Sour beer drinkers sure can rack up a bar tab. I’m one of them. Despite how worthy of my dollars I know those tart, nuanced beers to be, every so often I experience the buyer’s remorse of sipping one too many sours.
Lucky for fellow pucker lovers and me, American craft brewers are brewing more and more kettle-soured beers, speeding up their production time and therefore lowering their cost. If you’re drinking sour beer on a budget, try some of these brews.
Tart n’ Juicy Sour IPA
Epic Brewing Company (Denver, Colorado)
Tart ‘n Juicy is a 4.5 percent ABV, kettle-soured India Pale Ale with bright notes of grapefruit, agave, tangerine, and passion fruit. The beer is loaded with Citra and Amarillo hops. Six-packs of 12-ounce cans of this beer became available at the beginning of April.
Passionfruit Sour Ale
Breakside Brewing (Portland, Oregon)
This wheat beer, Breakside’s summer seasonal, is inspired by the traditional German-style Berliner Weisse. It’s kettle-soured and conditioned in lagering tanks on passion fruit before it goes into 22-ounce bombers, which usually cost less than $10. Also available at that price point is Breakside’s dry-hopped sour ale, La Tormenta.
Mainer Weisse
Night Shift Brewing (Everett, Massachusetts)

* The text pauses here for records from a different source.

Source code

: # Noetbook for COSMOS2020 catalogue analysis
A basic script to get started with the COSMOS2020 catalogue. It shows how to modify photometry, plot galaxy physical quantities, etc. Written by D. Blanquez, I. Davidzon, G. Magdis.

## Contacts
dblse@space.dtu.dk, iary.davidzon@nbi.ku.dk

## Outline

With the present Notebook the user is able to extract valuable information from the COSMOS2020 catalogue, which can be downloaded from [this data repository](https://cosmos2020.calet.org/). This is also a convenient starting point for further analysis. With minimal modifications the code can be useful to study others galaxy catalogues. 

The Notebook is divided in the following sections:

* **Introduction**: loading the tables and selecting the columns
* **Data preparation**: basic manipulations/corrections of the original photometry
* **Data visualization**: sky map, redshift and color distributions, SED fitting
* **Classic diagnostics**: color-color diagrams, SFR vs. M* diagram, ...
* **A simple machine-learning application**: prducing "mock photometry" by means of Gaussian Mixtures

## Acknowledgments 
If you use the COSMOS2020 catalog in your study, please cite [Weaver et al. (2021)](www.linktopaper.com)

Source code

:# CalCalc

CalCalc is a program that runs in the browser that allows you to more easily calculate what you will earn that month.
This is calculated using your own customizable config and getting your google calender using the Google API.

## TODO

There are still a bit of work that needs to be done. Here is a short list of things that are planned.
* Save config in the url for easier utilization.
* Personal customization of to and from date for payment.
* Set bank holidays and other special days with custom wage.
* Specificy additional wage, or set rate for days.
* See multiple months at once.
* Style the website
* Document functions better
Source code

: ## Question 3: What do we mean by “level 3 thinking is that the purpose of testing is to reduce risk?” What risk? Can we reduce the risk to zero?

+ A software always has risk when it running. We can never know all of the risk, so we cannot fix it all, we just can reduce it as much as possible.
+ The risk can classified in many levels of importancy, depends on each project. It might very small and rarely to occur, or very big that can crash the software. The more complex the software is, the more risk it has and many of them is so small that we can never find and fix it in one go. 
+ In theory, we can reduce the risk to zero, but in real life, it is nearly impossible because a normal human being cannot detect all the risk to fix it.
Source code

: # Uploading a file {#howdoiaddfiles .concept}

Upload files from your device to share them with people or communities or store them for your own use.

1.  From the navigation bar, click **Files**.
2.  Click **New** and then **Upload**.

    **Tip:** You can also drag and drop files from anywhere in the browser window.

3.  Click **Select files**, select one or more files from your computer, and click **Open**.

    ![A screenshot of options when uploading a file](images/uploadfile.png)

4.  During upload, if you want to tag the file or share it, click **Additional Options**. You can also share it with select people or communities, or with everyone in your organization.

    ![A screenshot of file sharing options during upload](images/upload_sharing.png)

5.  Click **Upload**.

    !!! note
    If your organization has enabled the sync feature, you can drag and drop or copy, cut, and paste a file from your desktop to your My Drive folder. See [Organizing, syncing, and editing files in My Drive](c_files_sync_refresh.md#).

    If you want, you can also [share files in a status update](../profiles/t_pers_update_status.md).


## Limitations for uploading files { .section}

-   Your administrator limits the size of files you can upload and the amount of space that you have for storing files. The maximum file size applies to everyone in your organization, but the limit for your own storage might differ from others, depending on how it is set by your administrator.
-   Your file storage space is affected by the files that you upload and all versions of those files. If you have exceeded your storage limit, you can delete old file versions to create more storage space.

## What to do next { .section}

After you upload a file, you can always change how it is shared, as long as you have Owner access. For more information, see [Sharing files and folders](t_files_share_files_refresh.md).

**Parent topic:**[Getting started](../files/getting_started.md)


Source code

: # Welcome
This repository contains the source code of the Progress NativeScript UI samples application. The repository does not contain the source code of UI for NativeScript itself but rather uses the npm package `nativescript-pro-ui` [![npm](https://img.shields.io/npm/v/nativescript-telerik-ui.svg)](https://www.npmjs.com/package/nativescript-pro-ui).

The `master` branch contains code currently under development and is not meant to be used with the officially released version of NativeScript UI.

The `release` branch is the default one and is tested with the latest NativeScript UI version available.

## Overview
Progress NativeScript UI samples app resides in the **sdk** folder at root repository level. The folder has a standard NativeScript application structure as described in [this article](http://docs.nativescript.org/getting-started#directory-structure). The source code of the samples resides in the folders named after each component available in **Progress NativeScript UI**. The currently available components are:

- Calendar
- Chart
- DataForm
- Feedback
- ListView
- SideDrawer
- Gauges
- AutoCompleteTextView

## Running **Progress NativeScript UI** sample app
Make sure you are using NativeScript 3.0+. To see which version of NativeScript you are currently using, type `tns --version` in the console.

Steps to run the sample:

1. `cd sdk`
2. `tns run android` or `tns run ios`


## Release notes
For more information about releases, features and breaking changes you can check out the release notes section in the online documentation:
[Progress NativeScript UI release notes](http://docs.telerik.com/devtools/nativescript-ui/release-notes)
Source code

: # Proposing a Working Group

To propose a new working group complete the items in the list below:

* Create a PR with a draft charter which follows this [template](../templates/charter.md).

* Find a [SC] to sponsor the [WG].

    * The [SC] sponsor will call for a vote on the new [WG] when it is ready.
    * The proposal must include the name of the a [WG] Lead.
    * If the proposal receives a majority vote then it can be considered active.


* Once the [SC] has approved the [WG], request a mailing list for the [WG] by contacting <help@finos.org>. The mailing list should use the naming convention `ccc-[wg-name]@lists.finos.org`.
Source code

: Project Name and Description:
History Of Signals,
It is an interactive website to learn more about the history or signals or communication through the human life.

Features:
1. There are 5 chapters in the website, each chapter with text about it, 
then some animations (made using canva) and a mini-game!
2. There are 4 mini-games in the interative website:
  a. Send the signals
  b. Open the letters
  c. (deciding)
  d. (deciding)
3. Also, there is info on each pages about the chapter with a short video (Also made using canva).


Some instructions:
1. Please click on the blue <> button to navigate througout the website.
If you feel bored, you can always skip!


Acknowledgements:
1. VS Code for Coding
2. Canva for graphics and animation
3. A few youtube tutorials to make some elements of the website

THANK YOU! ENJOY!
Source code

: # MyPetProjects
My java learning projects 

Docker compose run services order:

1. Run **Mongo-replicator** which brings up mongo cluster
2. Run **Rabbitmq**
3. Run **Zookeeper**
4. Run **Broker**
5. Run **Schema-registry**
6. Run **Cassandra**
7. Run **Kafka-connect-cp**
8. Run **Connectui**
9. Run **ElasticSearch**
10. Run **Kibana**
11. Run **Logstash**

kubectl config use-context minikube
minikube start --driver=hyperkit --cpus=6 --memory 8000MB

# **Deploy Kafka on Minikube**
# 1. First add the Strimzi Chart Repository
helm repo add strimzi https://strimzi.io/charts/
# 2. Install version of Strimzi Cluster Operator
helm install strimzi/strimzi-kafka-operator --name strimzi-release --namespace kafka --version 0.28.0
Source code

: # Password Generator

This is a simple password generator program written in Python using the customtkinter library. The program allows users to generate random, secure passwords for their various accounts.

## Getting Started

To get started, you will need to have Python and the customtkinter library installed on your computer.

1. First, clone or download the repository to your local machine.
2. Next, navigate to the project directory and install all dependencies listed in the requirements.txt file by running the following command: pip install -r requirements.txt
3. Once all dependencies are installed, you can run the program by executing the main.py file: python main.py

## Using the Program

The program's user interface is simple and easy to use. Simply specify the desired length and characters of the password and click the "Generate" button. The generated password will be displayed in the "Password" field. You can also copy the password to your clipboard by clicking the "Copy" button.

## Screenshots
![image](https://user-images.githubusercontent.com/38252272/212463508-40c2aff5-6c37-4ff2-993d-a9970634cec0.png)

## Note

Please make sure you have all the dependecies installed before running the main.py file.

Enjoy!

Mainer Weisse is a deep purple-colored, kettle-soured Berliner Weisse aged with Maine wild blueberries and cinnamon sticks. This seasonal offering from Night Shift Brewing weighs in at only 3.4 percent ABV.
Apricot Provincial
Funkwerks Inc. (Fort Collins, Colorado)
Funkwerks’ spring seasonal is a sessionable Belgian-style sour ale that uses a 24-hour warm souring technique using Lactobacillus in the wort. Apricot Provincial is fermented with a Belgian wheat yeast strain famous for fruity flavors and a dry finish. This tart fruit beer is effervescent with a citrusy apricot aroma, and it’s only 4.2 percent ABV.
Blood Orange Gose
Anderson Valley Brewing Company (Boonville, California)
It’s true that Anderson Valley brought Gose back in the United States. They did so with the addition of blood oranges during fermentation of this tart and refreshing sour wheat ale brewed with salt and coriander.
Gose
Westbrook Brewing Company (Mt. Pleasant, South Carolina)
Another Gose with an approachable price point comes from Westbrook Brewing Company. Westbrook’s Gose is 4 percent ABV and true to style, a sour wheat ale brewed with coriander and salt. This beer is available seasonally in 22-ounce bombers.
Athena Paradiso with Tart Cherry, Raspberry, and Cranberry
Creature Comforts Brewing Co. (Athens, Georgia)
This beer from Creature Comforts Brewing Co. is a bright pink fruited version of the brewery’s popular Athena Paradiso Berliner Weisse. This 4.5 percent ABV brew is available in 4-pack cans.
Suburban Beverage
Perennial Artisan Ales (St. Louis, Missouri)
Here’s another Gose—this one made with Valencia oranges, key lime, and Meyer lemon— that is just as inexpensive to buy as it is easy to pound on the patio.
Troublesome
Off Color Brewing (Chicago, Illinois)
Even more Gose. This one is a blend of two beers: “one is an uninteresting wheat beer, and the second is an overly acidic and funky beer fermented solely with Lactobacillus,” says Off Color’s website. Upon blending, coriander and salt are added. This 4.3 percent ABV brew is available in 12-ounce bottles.
Schell’s Goosetown
August Schell Brewing Company (New Ulm, Minnesota)
Did someone order a Gose? This beer pours golden orange with a thick white foam head. It’s light and citrusy tartness is backed by a bready, wheat malt character and a touch or coriander spice. It’s available in 12-ounce bottles, and it pairs well with summertime.
Peach Dodo
Rhinegeist Brewing (Cincinnati, Ohio)
This German gose is sour and salty with a peachy punch from peaches added during fermentation. It’s a great thirst quencher for your next beach picnic. Find it on draft or in 12-ounce cans.